Enunciado da tarefa:
Com base no trecho selecionado, responda, por favor, às perguntas abaixo:
(a) Qual emenda constitucional é mencionada, e por qual nome ela é conhecida?
(b) A que propósito serve o desmonte das políticas públicas socioambientais, mais do que a redução de gastos?
(c) Que alternativas para os povos indígenas são dadas como exemplo?

Trecho selecionado:
___

Em outras palavras, um ponto a considerar é que o desmonte da Funai, do Incra, do extinto Ministério do Desenvolvimento Agrário, da Secretaria de Promoção da Igualdade Racial, do ICMBio, serve apenas marginalmente ao propósito de reduzir gastos estrangulados pela Emenda Constitucional N° 95 (o teto dos gastos), visto que sempre foram instituições e políticas marginais na estrutura do Estado e do orçamento público. O desmonte das políticas públicas socioambientais, construídas em grande parte em função da luta dos movimentos e organizações sociais serve, mais que isso, ao propósito de desconstruir direitos, identidades e favorecer o discurso de que a saída não passa pelo Estado e pela garantia de direitos e sim pelo mercado. Sob esta lógica, a alternativa para os povos indígenas seria, por exemplo, arrendar suas terras para o agronegócio, aceitar a mineração ou transformar-se em agricultores integrados à agricultura de grande porte.

___

[Registros armazenados]

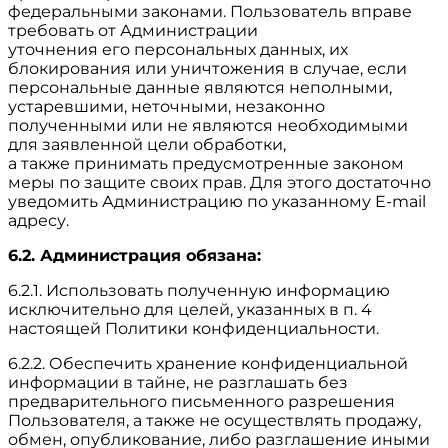
федеральными законами. Пользователь вправе
требовать от Администрации
уточнения его персональных данных, их
блокирования или уничтожения в случае, если
персональные данные являются неполными,
устаревшими, неточными, незаконно
полученными или не являются необходимыми
для заявленной цели обработки,
а также принимать предусмотренные законом
меры по защите своих прав. Для этого достаточно
уведомить Администрацию по указанному E-mail
адресу.
6.2. Администрация обязана:
6.2.1. Использовать полученную информацию
исключительно для целей, указанных в п. 4
настоящей Политики конфиденциальности.
6.2.2. Обеспечить хранение конфиденциальной
информации в тайне, не разглашать без
предварительного письменного разрешения
Пользователя, а также не осуществлять продажу,
обмен, опубликование, либо разглашение иными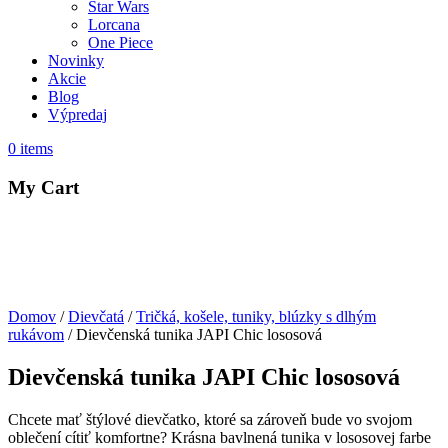
Star Wars
Lorcana
One Piece
Novinky
Akcie
Blog
Výpredaj
0
items
My Cart
Domov
/
Dievčatá
/
Tričká, košele, tuniky, blúzky s dlhým
rukávom
/ Dievčenská tunika JAPI Chic lososová
Dievčenská tunika JAPI Chic lososová
Chcete mať štýlové dievčatko, ktoré sa zároveň bude vo svojom
oblečení cítiť komfortne? Krásna bavlnená tunika v lososovej farbe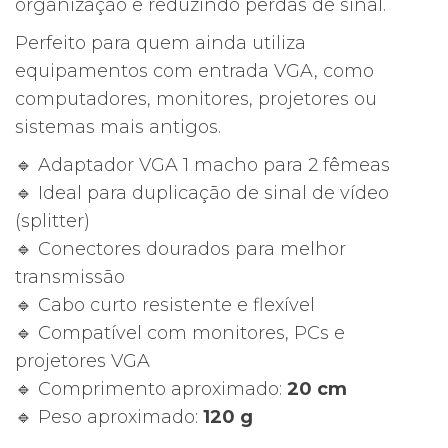
organização e reduzindo perdas de sinal.
Perfeito para quem ainda utiliza
equipamentos com entrada VGA, como
computadores, monitores, projetores ou
sistemas mais antigos.
🔹 Adaptador VGA 1 macho para 2 fêmeas
🔹 Ideal para duplicação de sinal de vídeo
(splitter)
🔹 Conectores dourados para melhor
transmissão
🔹 Cabo curto resistente e flexível
🔹 Compatível com monitores, PCs e
projetores VGA
🔹 Comprimento aproximado:
20 cm
🔹 Peso aproximado:
120 g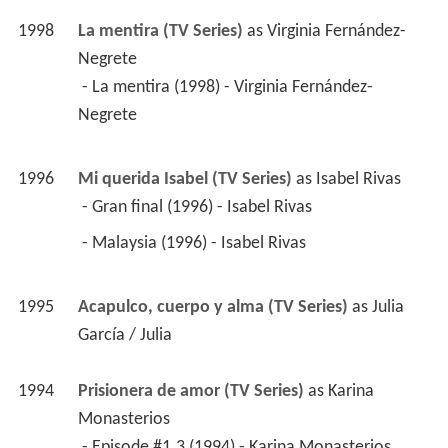
1998
La mentira (TV Series)
 as 
Virginia Fernández-
Negrete
 - La mentira (1998) - Virginia Fernández-
Negrete 
1996
Mi querida Isabel (TV Series)
 as 
Isabel Rivas
 - Gran final (1996) - Isabel Rivas 
 - Malaysia (1996) - Isabel Rivas 
1995
Acapulco, cuerpo y alma (TV Series)
 as 
Julia 
García / Julia
1994
Prisionera de amor (TV Series)
 as 
Karina 
Monasterios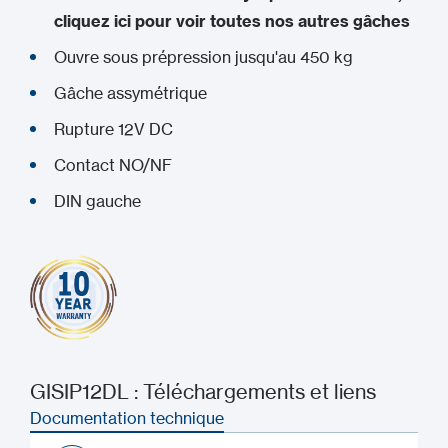
cliquez ici pour voir toutes nos autres gâches
Ouvre sous prépression jusqu'au 450 kg
Gâche assymétrique
Rupture 12V DC
Contact NO/NF
DIN gauche
GISIP12DL : Téléchargements et liens
Documentation technique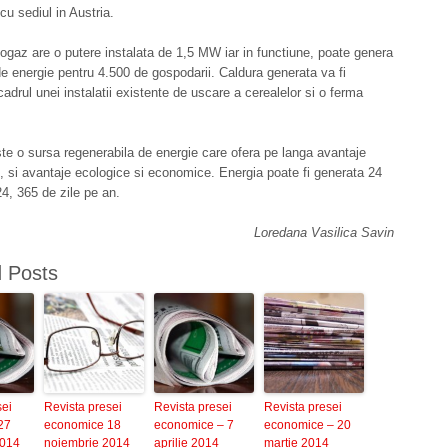
 sediul in Austria.
iogaz are o putere instalata de 1,5 MW iar in functiune, poate genera
e energie pentru 4.500 de gospodarii. Caldura generata va fi
 cadrul unei instalatii existente de uscare a cerealelor si o ferma
te o sursa regenerabila de energie care ofera pe langa avantaje
, si avantaje ecologice si economice. Energia poate fi generata 24
24, 365 de zile pe an.
Loredana Vasilica Savin
d Posts
sei
Revista presei
Revista presei
Revista presei
27
economice 18
economice – 7
economice – 20
2014
noiembrie 2014
aprilie 2014
martie 2014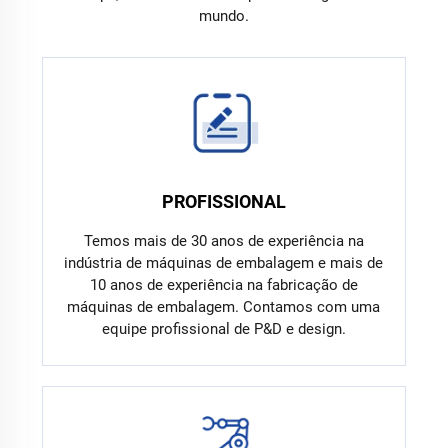
mundo.
PROFISSIONAL
Temos mais de 30 anos de experiência na
indústria de máquinas de embalagem e mais de
10 anos de experiência na fabricação de
máquinas de embalagem. Contamos com uma
equipe profissional de P&D e design.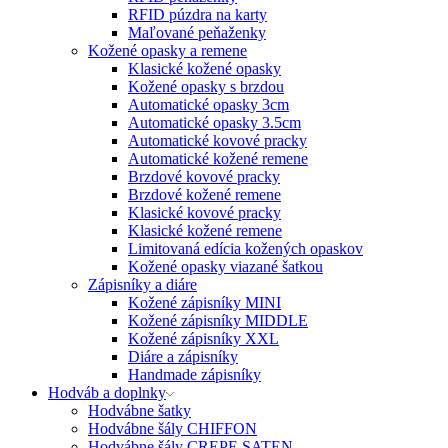
RFID púzdra na karty
Maľované peňaženky
Kožené opasky a remene
Klasické kožené opasky
Kožené opasky s brzdou
Automatické opasky 3cm
Automatické opasky 3.5cm
Automatické kovové pracky
Automatické kožené remene
Brzdové kovové pracky
Brzdové kožené remene
Klasické kovové pracky
Klasické kožené remene
Limitovaná edícia kožených opaskov
Kožené opasky viazané šatkou
Zápisníky a diáre
Kožené zápisníky MINI
Kožené zápisníky MIDDLE
Kožené zápisníky XXL
Diáre a zápisníky
Handmade zápisníky
Hodváb a doplnky
Hodvábne šatky
Hodvábne šály CHIFFON
Hodvábne šály CREPE SATEN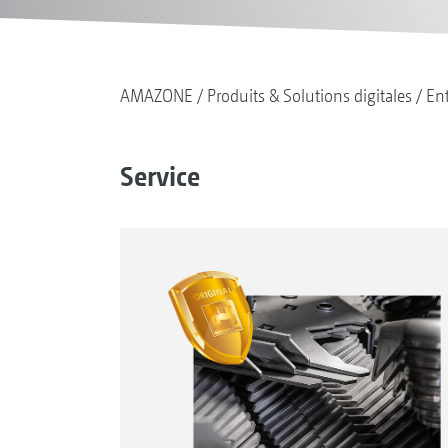
AMAZONE
Produits & Solutions digitales
Ent
Service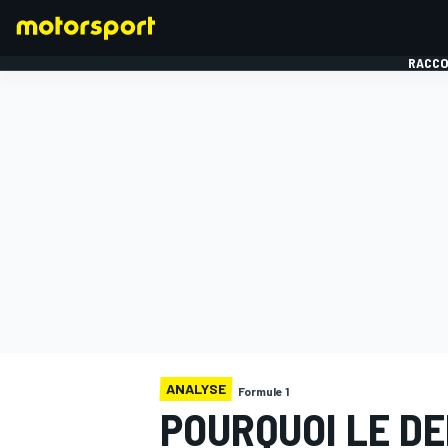
RACCO
FORMULE 1
ANALYSE
Formule 1
POURQUOI LE DE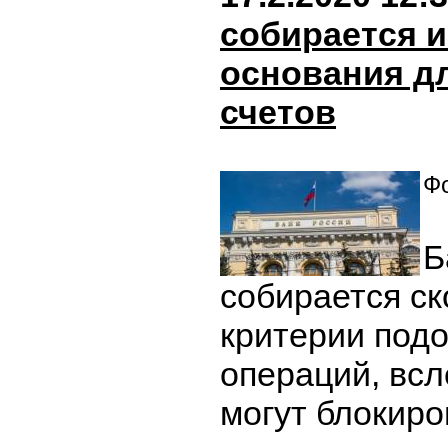
собирается 
основания д
счетов
Фо
Б
собирается ск
критерии под
операций, всл
могут блокиро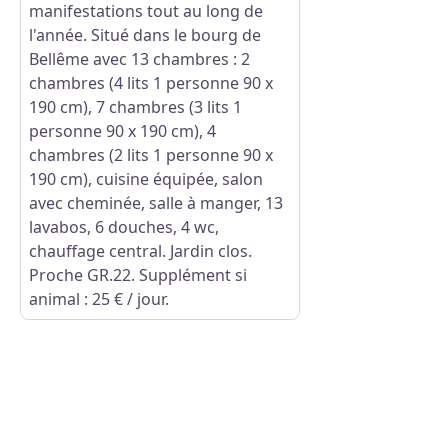
manifestations tout au long de
l'année. Situé dans le bourg de
Bellême avec 13 chambres : 2
chambres (4 lits 1 personne 90 x
190 cm), 7 chambres (3 lits 1
personne 90 x 190 cm), 4
chambres (2 lits 1 personne 90 x
190 cm), cuisine équipée, salon
avec cheminée, salle à manger, 13
lavabos, 6 douches, 4 wc,
chauffage central. Jardin clos.
Proche GR.22. Supplément si
animal : 25 € / jour.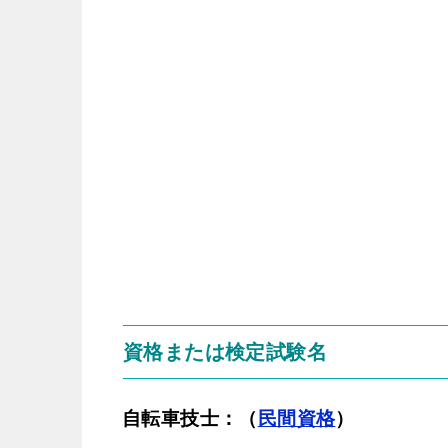
資格または検定試験名
自転車技士：（
民間資格
）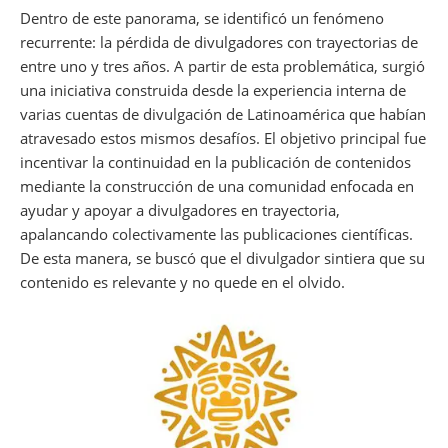
Dentro de este panorama, se identificó un fenómeno
recurrente: la pérdida de divulgadores con trayectorias de
entre uno y tres años. A partir de esta problemática, surgió
una iniciativa construida desde la experiencia interna de
varias cuentas de divulgación de Latinoamérica que habían
atravesado estos mismos desafíos. El objetivo principal fue
incentivar la continuidad en la publicación de contenidos
mediante la construcción de una comunidad enfocada en
ayudar y apoyar a divulgadores en trayectoria,
apalancando colectivamente las publicaciones científicas.
De esta manera, se buscó que el divulgador sintiera que su
contenido es relevante y no quede en el olvido.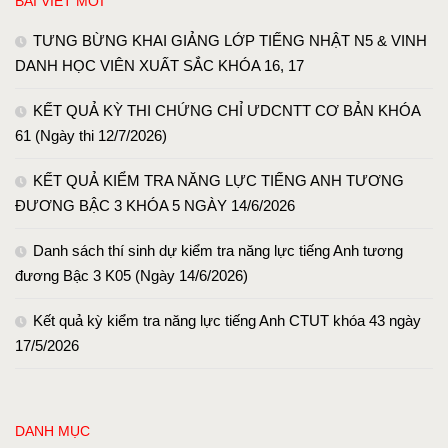
BÀI VIẾT MỚI
TƯNG BỪNG KHAI GIẢNG LỚP TIẾNG NHẬT N5 & VINH
DANH HỌC VIÊN XUẤT SẮC KHÓA 16, 17
KẾT QUẢ KỲ THI CHỨNG CHỈ ƯDCNTT CƠ BẢN KHÓA
61 (Ngày thi 12/7/2026)
KẾT QUẢ KIỂM TRA NĂNG LỰC TIẾNG ANH TƯƠNG
ĐƯƠNG BẬC 3 KHÓA 5 NGÀY 14/6/2026
Danh sách thí sinh dự kiểm tra năng lực tiếng Anh tương
đương Bậc 3 K05 (Ngày 14/6/2026)
Kết quả kỳ kiểm tra năng lực tiếng Anh CTUT khóa 43 ngày
17/5/2026
DANH MỤC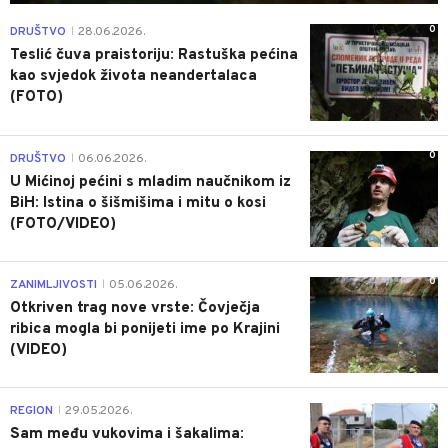
0
DRUŠTVO
28.06.2026.
|
Teslić čuva praistoriju: Rastuška pećina
kao svjedok života neandertalaca
(FOTO)
0
DRUŠTVO
06.06.2026.
|
U Mićinoj pećini s mladim naučnikom iz
BiH: Istina o šišmišima i mitu o kosi
(FOTO/VIDEO)
0
ZANIMLJIVOSTI
05.06.2026.
|
Otkriven trag nove vrste: Čovječja
ribica mogla bi ponijeti ime po Krajini
(VIDEO)
0
REGION
29.05.2026.
|
Sam među vukovima i šakalima: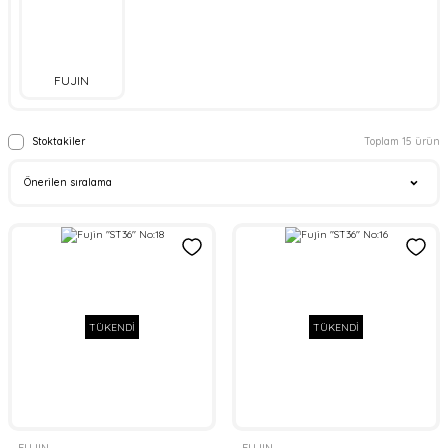
FUJIN
Stoktakiler
Toplam 15 ürün
TÜKENDİ
TÜKENDİ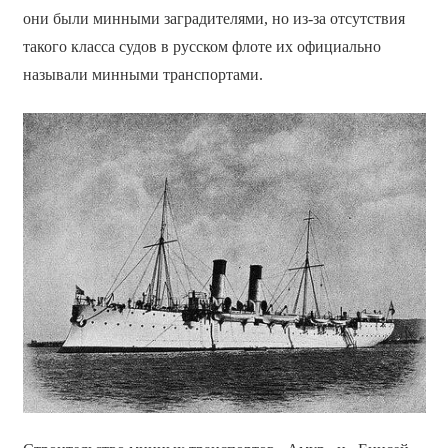
они были минными заградителями, но из-за отсутствия
такого класса судов в русском флоте их официально
называли минными транспортами.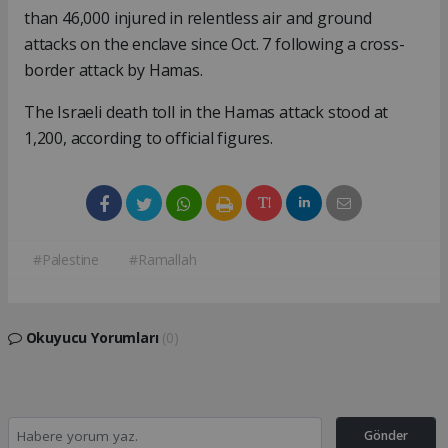
than 46,000 injured in relentless air and ground
attacks on the enclave since Oct. 7 following a cross-
border attack by Hamas.
The Israeli death toll in the Hamas attack stood at
1,200, according to official figures.
#Palestine
#Ramallah
Okuyucu Yorumları
(0)
Gönder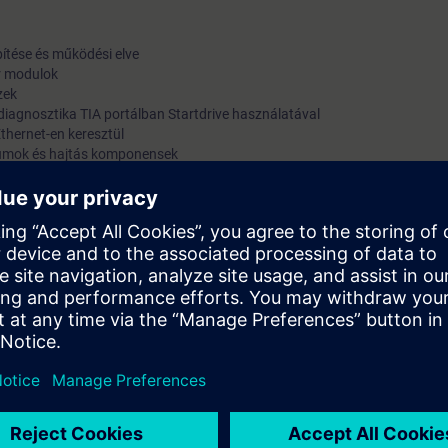
ítése és működési elve
or modulok
zek
iagnosztika TIA portálban Startdrive használatával
Ethernet-en keresztül
ktumok és hajtás komponensek
meneti jelek
apcsolás BiCo-technológiával
álása automatikus eljárásokkal
 működési elve
edélyezési jelek, figyelmeztetések és riasztások felhasználásával
ce-funkció)
z integrált biztonsági funkciók használatába
FINET-en keresztül, a PROFIdrive Standard Telegramok segítségével
ajtások üzembehelyezéséhez,
alános működési elveket és módokat.
uláris felépítésű hajtáscsalád HW
z, cseréjéhez, diagnosztizálásához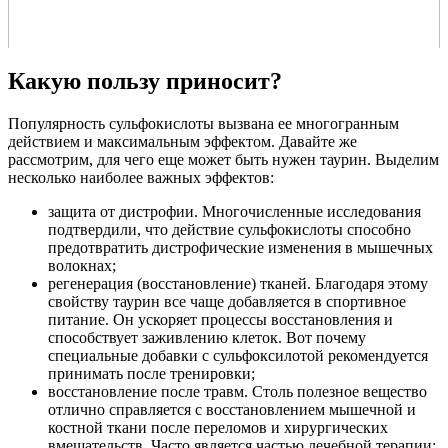
Какую пользу приносит?
Популярность сульфокислоты вызвана ее многогранным
действием и максимальным эффектом. Давайте же
рассмотрим, для чего еще может быть нужен таурин. Выделим
несколько наиболее важных эффектов:
защита от дистрофии. Многочисленные исследования
подтвердили, что действие сульфокислоты способно
предотвратить дистрофические изменения в мышечных
волокнах;
регенерация (восстановление) тканей. Благодаря этому
свойству таурин все чаще добавляется в спортивное
питание. Он ускоряет процессы восстановления и
способствует заживлению клеток. Вот почему
специальные добавки с сульфоксилотой рекомендуется
принимать после тренировки;
восстановление после травм. Столь полезное вещество
отлично справляется с восстановлением мышечной и
костной ткани после переломов и хирургических
вмешательств. Часто является частью лечебной терапии;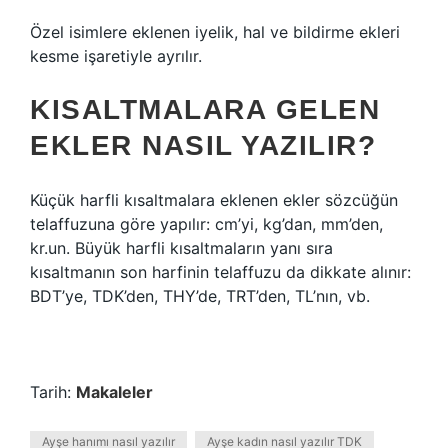
Özel isimlere eklenen iyelik, hal ve bildirme ekleri
kesme işaretiyle ayrılır.
KISALTMALARA GELEN
EKLER NASIL YAZILIR?
Küçük harfli kısaltmalara eklenen ekler sözcüğün
telaffuzuna göre yapılır: cm’yi, kg’dan, mm’den,
kr.un. Büyük harfli kısaltmaların yanı sıra
kısaltmanın son harfinin telaffuzu da dikkate alınır:
BDT’ye, TDK’den, THY’de, TRT’den, TL’nın, vb.
Tarih:
Makaleler
Ayşe hanımı nasıl yazılır
Ayşe kadın nasıl yazılır TDK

___

Tarefa concluída:
(a) A Emenda Constitucional N° 95, conhecida como o teto dos gastos.
(b) Ao propósito de desconstruir direitos e identidades e de favorecer o discurso de que a saída não passa pelo Estado e pela garantia de direitos, e sim pelo mercado.
(c) Arrendar suas terras para o agronegócio, aceitar a mineração ou transformar-se em agricultores integrados à agricultura de grande porte.